Metamorphorses: To the Top of the Mountain, an Intercrime novel by Arne Dahl

To the Top of the Mountain is volume 3 of an Intercrime mystery series by Swedish writer Arne Dahl. The elite 7 detective A-Unit is reconstructed in Stockholm to investigate violent international crime after being disbanded due to major errors made in prior cases. This novel can be read by itself, and only a skeleton history of prior cases is presented in the story. Often in other crime series, the reader must wade through details of prior installments to understand later episodes. The story was so good that I want to get volumes 1 and 2 published in English as The Blinded Man and Bad Blood.

This 390 page novel is exciting but not fast-paced. It begins in a popular sports bar in Stockholm that caters to soccer fans. An international cast of characters representing ethnic, political, and criminal groups gather in the bar and noisy tension is high. A criminal event occurs that has ramifications for separate investigations involving members of the disbanded A-Unit who are still involved in police work but have been re-assigned to other detective divisions.
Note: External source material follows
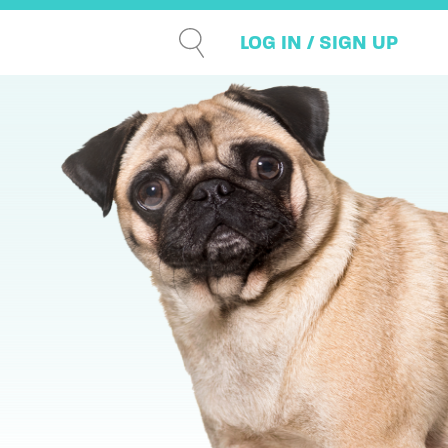
LOG IN / SIGN UP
The A-Unit comes together when their detective assignments show a common thread. The former leader, Detective Superintendent Jan-Olav Hultin, who was forced into retirement, is visited at his lake-side house by the Head of Division from the National Police Board. Jan-Olav is offered the opportunity to bring his A-Unit back to life and follow the thread that involves cases of murder, international drug dealing, sub rosa internet pornography, violent pedophilia, neo-Nazi gang activity, Bosnian activism, violence in prison, and an individual detective’s criminal cross-over. The characters involved in these cases are fascinating involving implications about the current social situation in Sweden.
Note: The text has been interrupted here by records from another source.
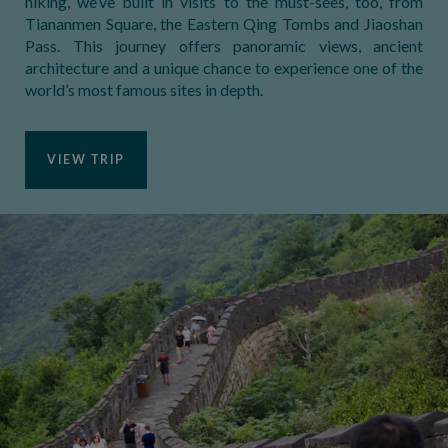
hiking, we’ve built in visits to the must-sees, too, from
Tiananmen Square, the Eastern Qing Tombs and Jiaoshan
Pass. This journey offers panoramic views, ancient
architecture and a unique chance to experience one of the
world’s most famous sites in depth.
VIEW TRIP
The A-Unit detectives are interesting, and Arne Dahl describes their backgrounds and motivations in a way that integrates personal historical information into the mystery story. A separate tale linked to the revived A-Unit activity emerges involving a young man and woman whose life together gains mythical proportions.

To the Top of the Mountain is a very good mystery/crime novel that is challenging to the reader to understand the intricacies of the plot. The excellent translation by Alice Menzes from Swedish to English facilitates the reader's understanding.  It is an example of an author imagining the  experience of characters in a culture that is both appealing in its geography and social history and disturbing in its description of violent interaction of ideological subgroups.